[Saved data entries]
────────────────────────────────────────
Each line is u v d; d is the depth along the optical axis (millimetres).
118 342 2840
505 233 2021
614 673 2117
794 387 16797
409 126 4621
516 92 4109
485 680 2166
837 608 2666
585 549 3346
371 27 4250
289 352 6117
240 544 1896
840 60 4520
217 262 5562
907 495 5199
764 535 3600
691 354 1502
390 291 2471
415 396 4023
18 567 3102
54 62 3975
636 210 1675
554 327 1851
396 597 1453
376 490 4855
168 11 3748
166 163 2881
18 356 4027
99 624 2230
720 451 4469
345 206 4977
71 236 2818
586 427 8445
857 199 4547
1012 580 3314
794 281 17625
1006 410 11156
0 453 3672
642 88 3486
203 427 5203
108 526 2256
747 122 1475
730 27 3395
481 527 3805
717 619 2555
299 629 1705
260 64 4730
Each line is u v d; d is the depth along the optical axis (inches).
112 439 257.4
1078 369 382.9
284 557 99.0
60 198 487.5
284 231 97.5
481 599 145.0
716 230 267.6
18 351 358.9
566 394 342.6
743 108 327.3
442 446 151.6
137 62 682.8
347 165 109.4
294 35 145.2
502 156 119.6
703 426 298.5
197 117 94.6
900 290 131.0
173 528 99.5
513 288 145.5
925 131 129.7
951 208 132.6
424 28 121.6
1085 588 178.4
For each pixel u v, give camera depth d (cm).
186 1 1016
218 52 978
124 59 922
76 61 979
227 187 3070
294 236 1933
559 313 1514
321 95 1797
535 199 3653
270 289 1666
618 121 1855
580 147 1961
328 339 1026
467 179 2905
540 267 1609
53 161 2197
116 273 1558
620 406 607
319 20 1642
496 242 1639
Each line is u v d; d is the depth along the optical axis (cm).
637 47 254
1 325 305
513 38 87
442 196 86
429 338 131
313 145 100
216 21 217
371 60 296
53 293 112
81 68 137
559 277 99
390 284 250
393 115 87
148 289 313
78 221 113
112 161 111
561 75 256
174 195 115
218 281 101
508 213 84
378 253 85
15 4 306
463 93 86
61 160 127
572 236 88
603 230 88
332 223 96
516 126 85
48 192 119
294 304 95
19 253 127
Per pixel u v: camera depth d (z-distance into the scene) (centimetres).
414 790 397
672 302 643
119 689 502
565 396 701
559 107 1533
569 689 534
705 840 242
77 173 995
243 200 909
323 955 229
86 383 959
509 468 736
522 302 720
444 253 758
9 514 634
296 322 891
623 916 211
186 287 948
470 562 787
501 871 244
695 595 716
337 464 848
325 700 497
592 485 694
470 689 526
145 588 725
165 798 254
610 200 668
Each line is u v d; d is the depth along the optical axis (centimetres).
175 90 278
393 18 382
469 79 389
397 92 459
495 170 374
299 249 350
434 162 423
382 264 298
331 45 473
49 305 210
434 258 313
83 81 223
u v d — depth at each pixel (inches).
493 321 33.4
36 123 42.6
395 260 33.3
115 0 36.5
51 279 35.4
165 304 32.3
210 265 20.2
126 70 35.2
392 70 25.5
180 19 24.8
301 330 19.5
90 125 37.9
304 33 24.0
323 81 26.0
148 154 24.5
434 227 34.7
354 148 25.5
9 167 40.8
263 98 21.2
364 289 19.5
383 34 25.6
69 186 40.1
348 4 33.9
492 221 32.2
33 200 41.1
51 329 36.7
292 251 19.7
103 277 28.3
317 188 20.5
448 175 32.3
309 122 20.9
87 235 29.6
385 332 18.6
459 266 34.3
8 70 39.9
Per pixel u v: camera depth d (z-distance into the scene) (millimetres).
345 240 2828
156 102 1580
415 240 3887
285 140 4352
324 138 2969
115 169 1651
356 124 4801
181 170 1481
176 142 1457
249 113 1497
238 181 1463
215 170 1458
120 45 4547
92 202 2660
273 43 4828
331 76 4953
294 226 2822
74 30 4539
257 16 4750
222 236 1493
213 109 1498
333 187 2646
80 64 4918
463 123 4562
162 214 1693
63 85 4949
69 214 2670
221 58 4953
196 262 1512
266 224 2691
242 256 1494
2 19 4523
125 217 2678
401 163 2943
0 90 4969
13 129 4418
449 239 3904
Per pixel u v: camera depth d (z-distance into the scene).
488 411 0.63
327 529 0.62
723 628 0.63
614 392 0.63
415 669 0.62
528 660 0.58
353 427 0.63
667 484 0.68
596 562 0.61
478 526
────────────────────────────────────────
Description of the task: Produce an exact copy of each line from the one holding "215 170 1458" through the last line of the records, both included, and nothing more.

Response:
215 170 1458
120 45 4547
92 202 2660
273 43 4828
331 76 4953
294 226 2822
74 30 4539
257 16 4750
222 236 1493
213 109 1498
333 187 2646
80 64 4918
463 123 4562
162 214 1693
63 85 4949
69 214 2670
221 58 4953
196 262 1512
266 224 2691
242 256 1494
2 19 4523
125 217 2678
401 163 2943
0 90 4969
13 129 4418
449 239 3904
Per pixel u v: camera depth d (z-distance into the scene).
488 411 0.63
327 529 0.62
723 628 0.63
614 392 0.63
415 669 0.62
528 660 0.58
353 427 0.63
667 484 0.68
596 562 0.61
478 526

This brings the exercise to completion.